Oggi si parla di autostrade in relazione soprattutto alle patologie del sistema, come nel caso di Atlantia. Non è in discussione, però, la possibilità di una legge organica sulle concessioni autostradali. Essa risulterebbe invece opportuna, dato anche che questa materia è ospitata impropriamente nel codice degli appalti.
Se vogliamo che questo Paese non discuta di autostrade solo quando succedono le disgrazie, dobbiamo mettere mano alla legge.
Oggi i concessionari recuperano i costi di manutenzione e investimenti attraverso la riscossione dei pedaggi, rendendo opaco il margine di guadagno e il reimpiego della somma. Possiamo invertire questo meccanismo, seguendo l’esempio applicato dalla Regione Veneto per la “Pedemontana”. In quel caso, attraverso un contratto di disponibilità, il concedente pubblico assegna al concessionario privato un canone fisso che ripaga costi e attività, mentre trattiene per sé il controllo e la riscossione delle tariffe.
Riportando questo esempio a livello nazionale, si potrebbe istituire un organismo unico, che gestirebbe i proventi tariffari di tutte le autostrade italiane per poi redistribuirle anche sulle concessioni meno remunerative.
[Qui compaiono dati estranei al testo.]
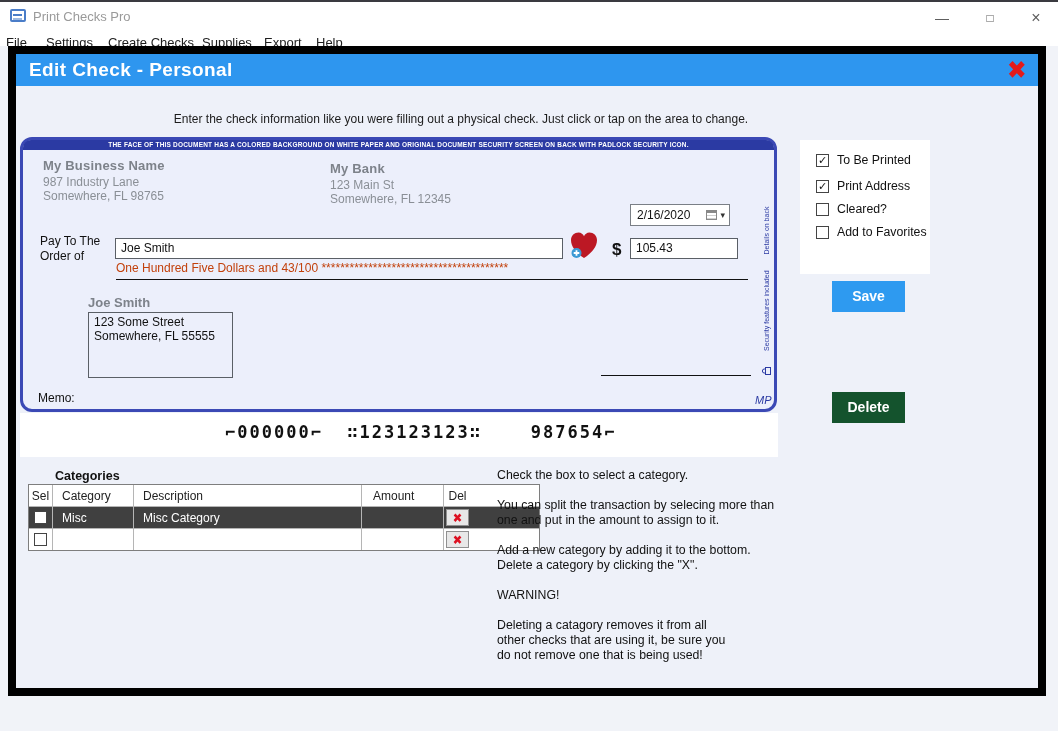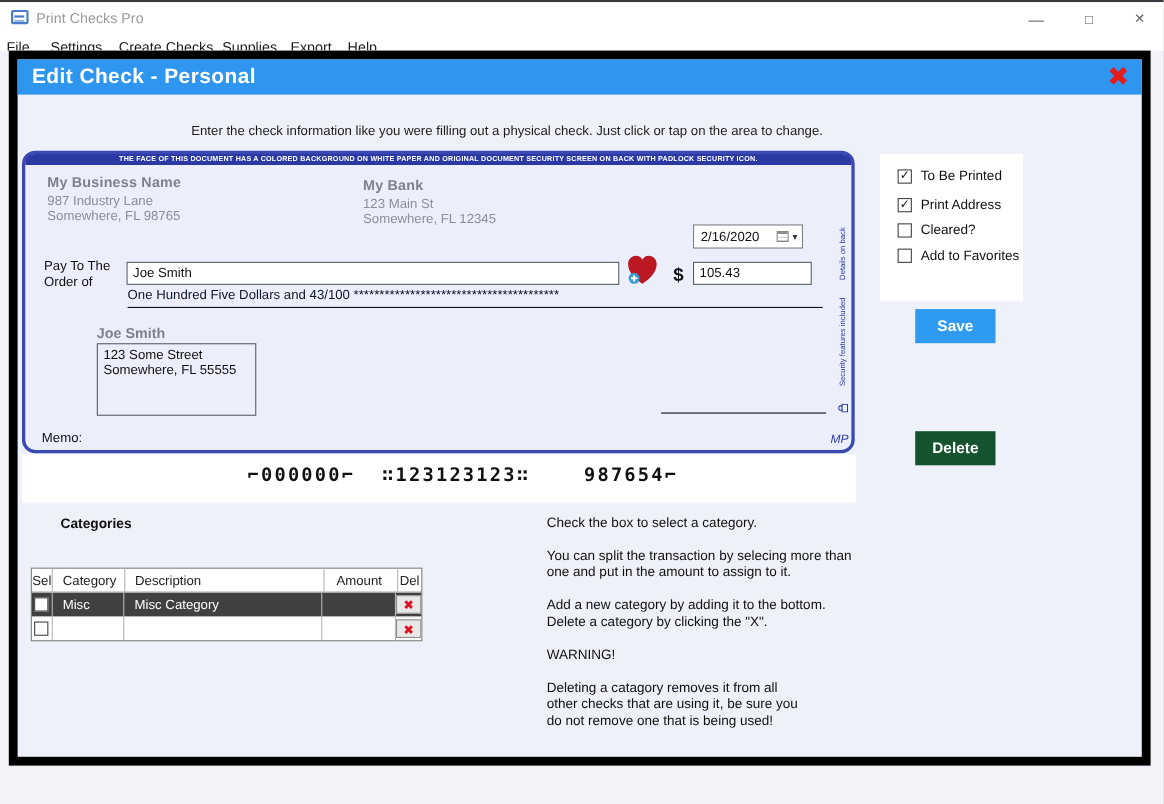--- a/index.html
+++ b/index.html
@@ -51,7 +51,7 @@
   .heart { position:absolute; left:545px; top:90px; width:32px; height:30px; }
   .dollar { position:absolute; left:589px; top:100px; font-size:17px; font-weight:bold; color:#111; }
   .amount-input { position:absolute; left:607px; top:98px; width:108px; height:21px; }
-  .amount-words { position:absolute; left:93px; top:121px; width:632px; height:19px; font-size:12px; color:#0f172a;
+  .amount-words { position:absolute; left:93px; top:121px; width:632px; height:19px; font-size:12px; color:#c2410c;
                   border-bottom:1.5px solid #111; white-space:nowrap; overflow:hidden; }
   .payee-name { position:absolute; left:65px; top:155px; font-size:13px; font-weight:bold; color:#7d828a; }
   .addr-box { position:absolute; left:65px; top:172px; width:145px; height:66px; border:1px solid #5a5f66;

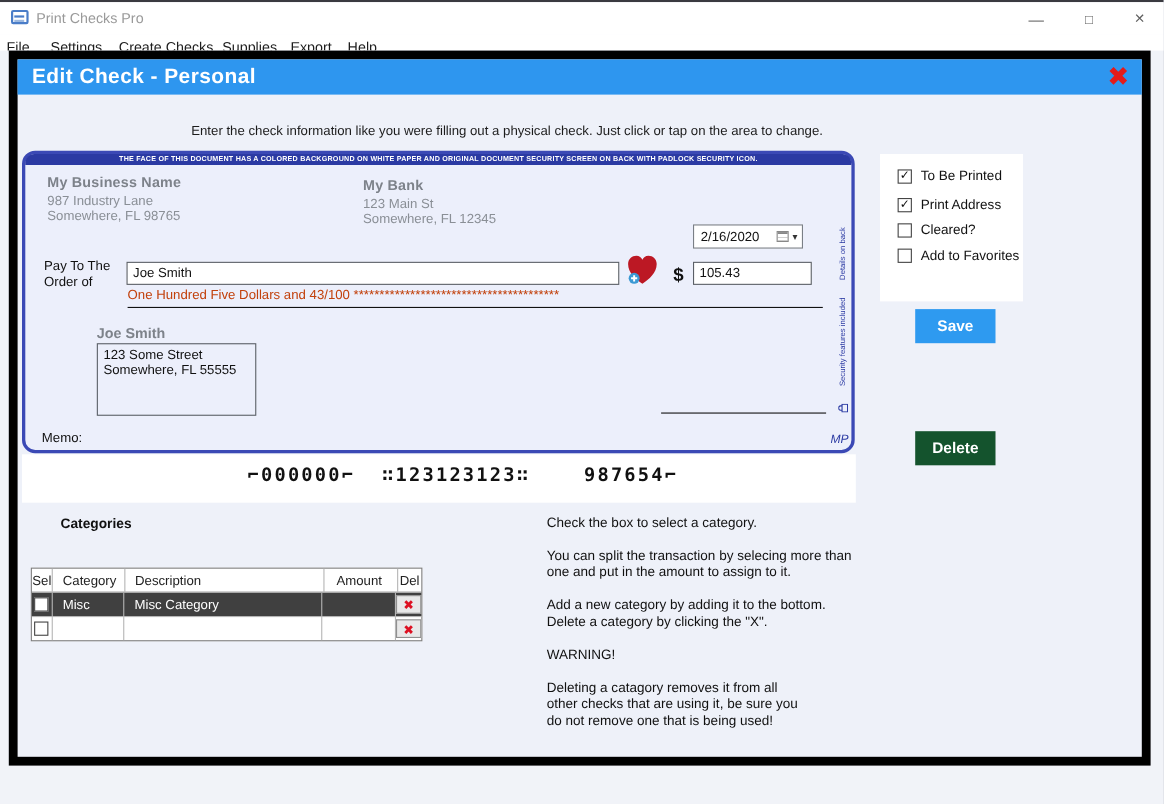--- a/index.html
+++ b/index.html
@@ -81,7 +81,7 @@
 
   
   .cat-title { position:absolute; left:39px; top:415px; font-size:12.5px; font-weight:bold; color:#111; }
-  .cat-table { position:absolute; left:12px; top:430px; width:356px; background:#fff; border:1px solid #7e7e7e; font-size:12px; color:#222;margin-top:32px; }
+  .cat-table { position:absolute; left:12px; top:430px; width:512px; background:#fff; border:1px solid #7e7e7e; font-size:12px; color:#222; }
   .cat-row { display:flex; align-items:center; height:22px; }
   .cat-row + .cat-row { border-top:1px solid #b5b5b5; }
   .cat-head { height:21px; }

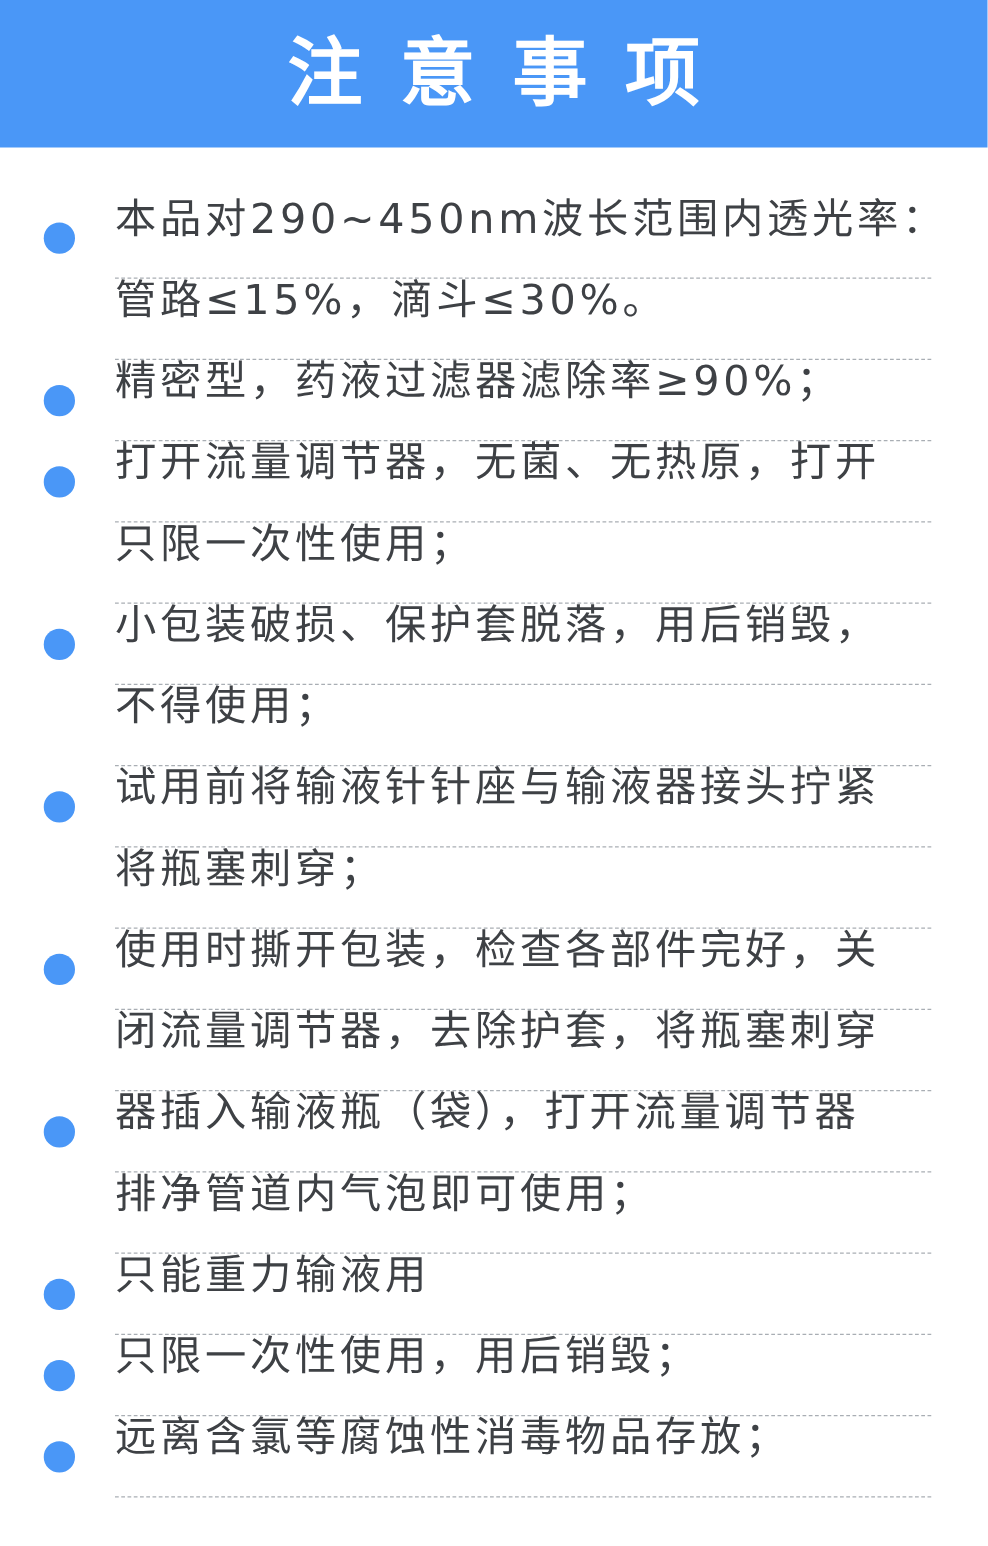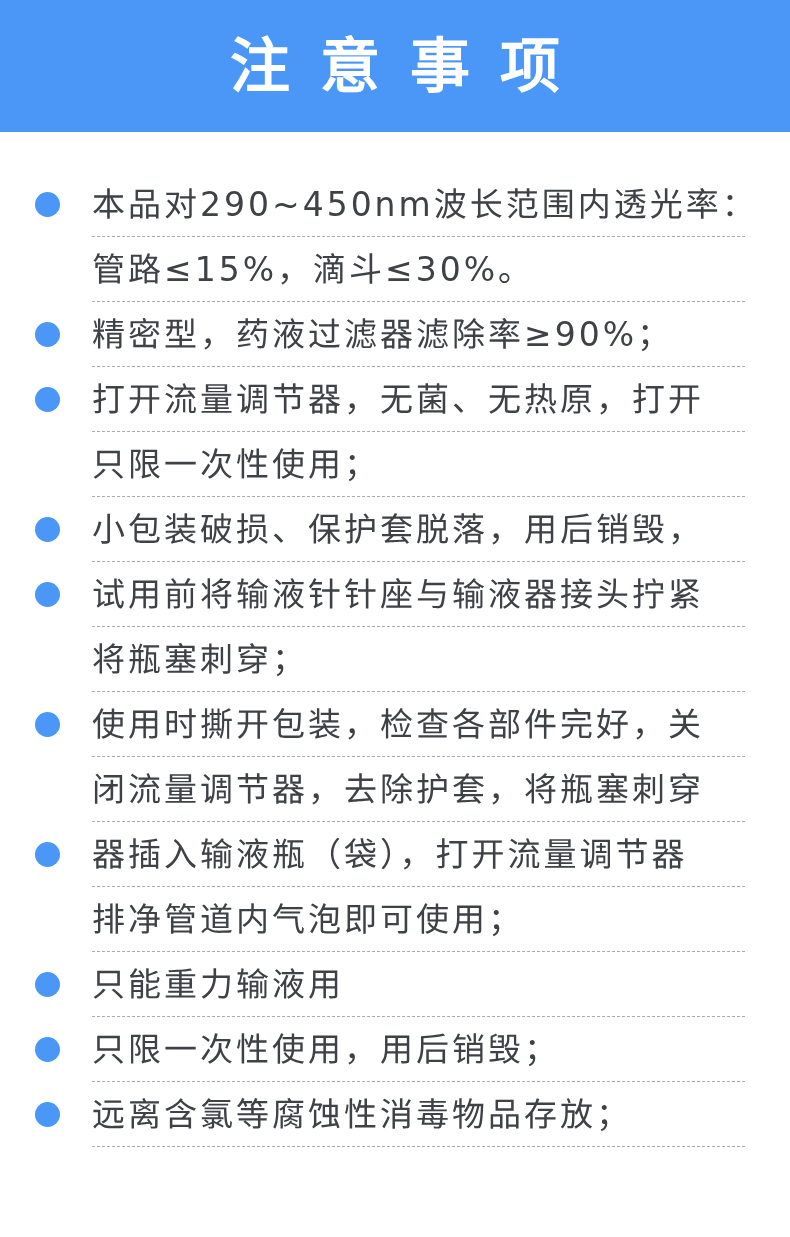--- a/index.html
+++ b/index.html
@@ -26,7 +26,7 @@
   
   .banner{
     width:790px;
-    height:132px;
+    height:118px;
     background:var(--banner-blue,#4a97f7);
     display:flex;
     align-items:center;

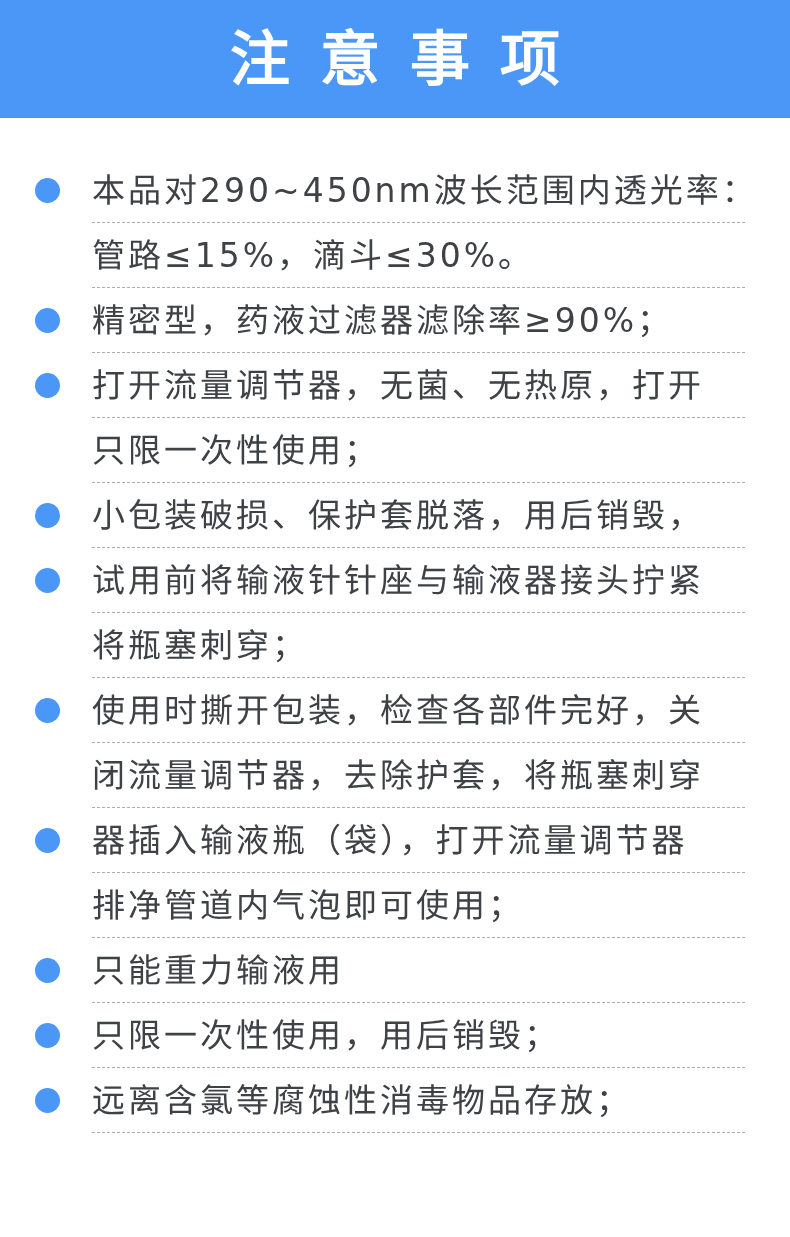--- a/index.html
+++ b/index.html
@@ -62,7 +62,7 @@
     margin-left:57px;
     height:100%;
     display:flex;
-    align-items:center;
+    align-items:flex-start;
     border-bottom:1px dashed var(--rule-gray,#a9aeb4);
   }
   .row-text{

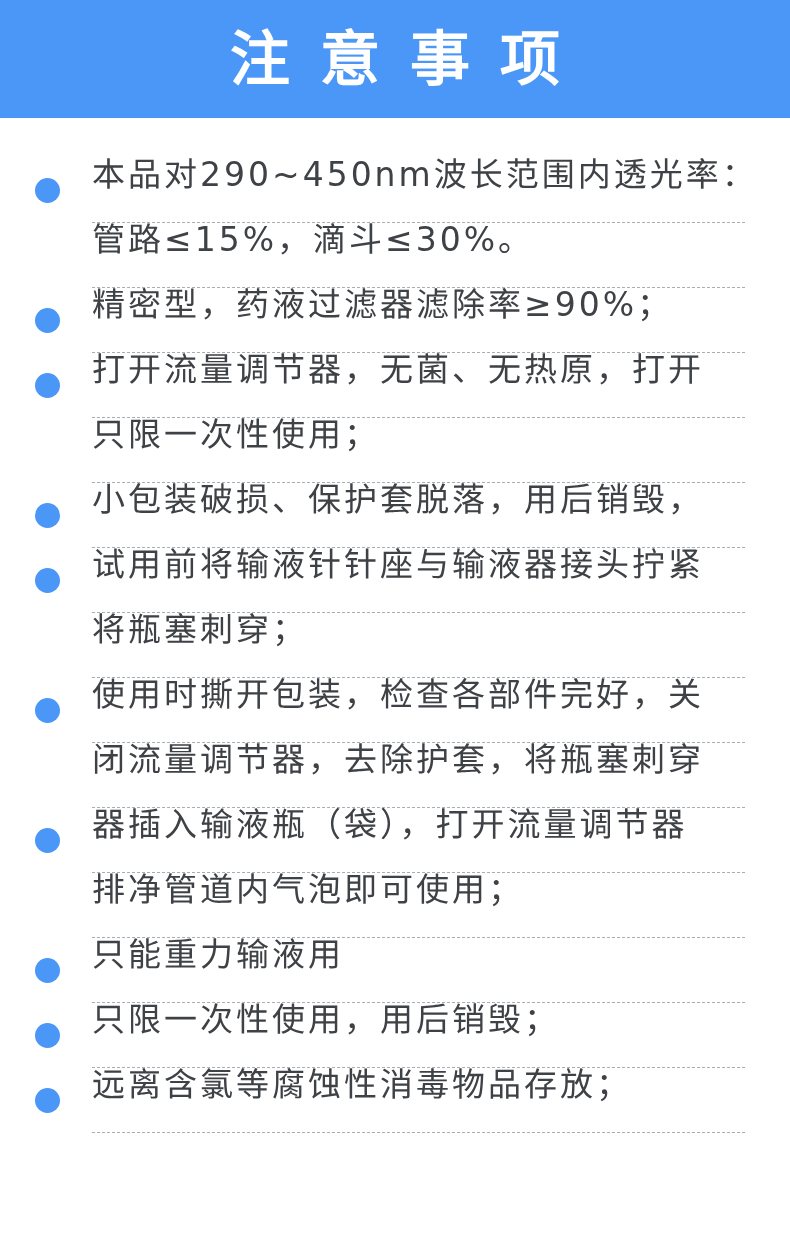--- a/index.html
+++ b/index.html
@@ -126,6 +126,12 @@
     </div>
   </div>
 
+  <div class="row">
+
+    <div class="row-line">
+      <span class="row-text">不得使用；</span>
+    </div>
+  </div>
 
   <div class="row">
     <span class="bullet"></span>

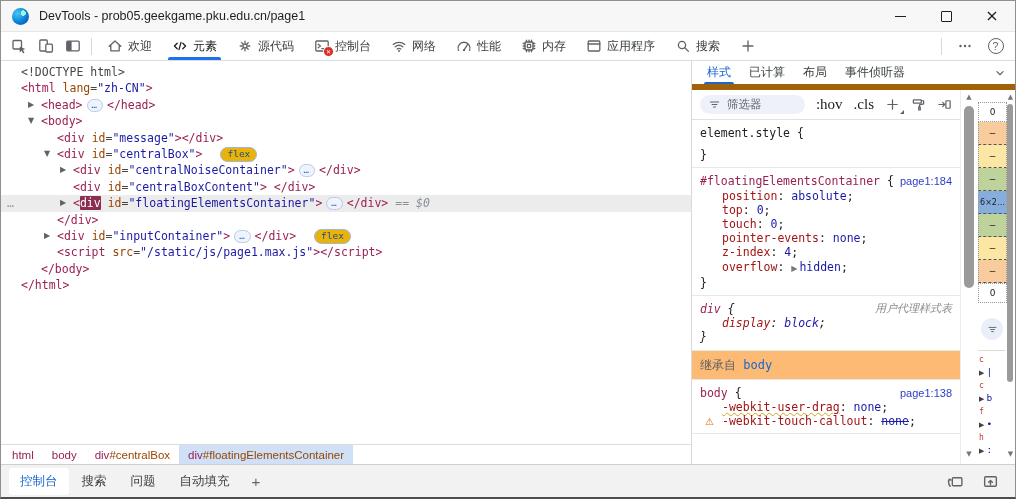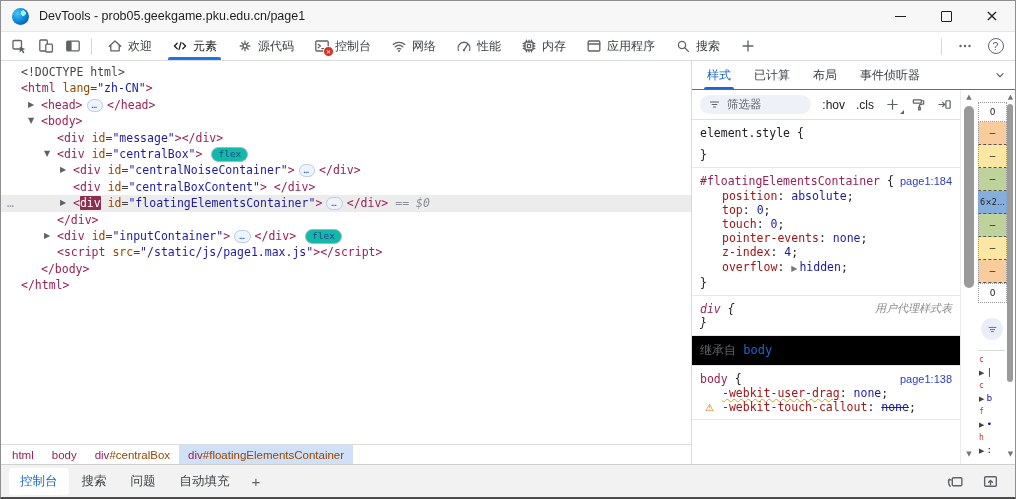--- a/index.html
+++ b/index.html
@@ -61,7 +61,7 @@
   .bc-id{color:#994500}
 
   
-  .side-tabs{height:29px;flex:0 0 29px;display:flex;align-items:stretch;gap:5px;padding-left:6px;border-bottom:1px solid #a16207;box-sizing:border-box;position:relative}
+  .side-tabs{height:29px;flex:0 0 29px;display:flex;align-items:stretch;gap:0;padding-left:6px;border-bottom:6px solid #a16207;box-sizing:border-box;position:relative}
   .side-tab{display:flex;align-items:center;padding:0 9px;color:#3c4043;position:relative;white-space:nowrap}
   .side-tab.active{color:#1a66d2}
   .side-tab.active::after{content:"";position:absolute;left:6px;right:6px;bottom:0;height:2.5px;background:#1a66d2;border-radius:2px 2px 0 0}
In questo modo, si riuscirebbe ad ammortizzare e rendere omogeneo il guadagno dei concessionari per l’uso delle infrastrutture, con le concessioni più ricche che alimenterebbero quelle più povere. Inoltre, la leva tariffaria resterebbe in mano al potere politico, come strumento di gestione della mobilità, del territorio e degli investimenti.
Un soggetto unico in grado di controllare tutte le autostrade sul territorio nazionale, insomma, riuscirebbe ad avere una visione d’insieme che inevitabilmente sfugge agli attuali concessionari.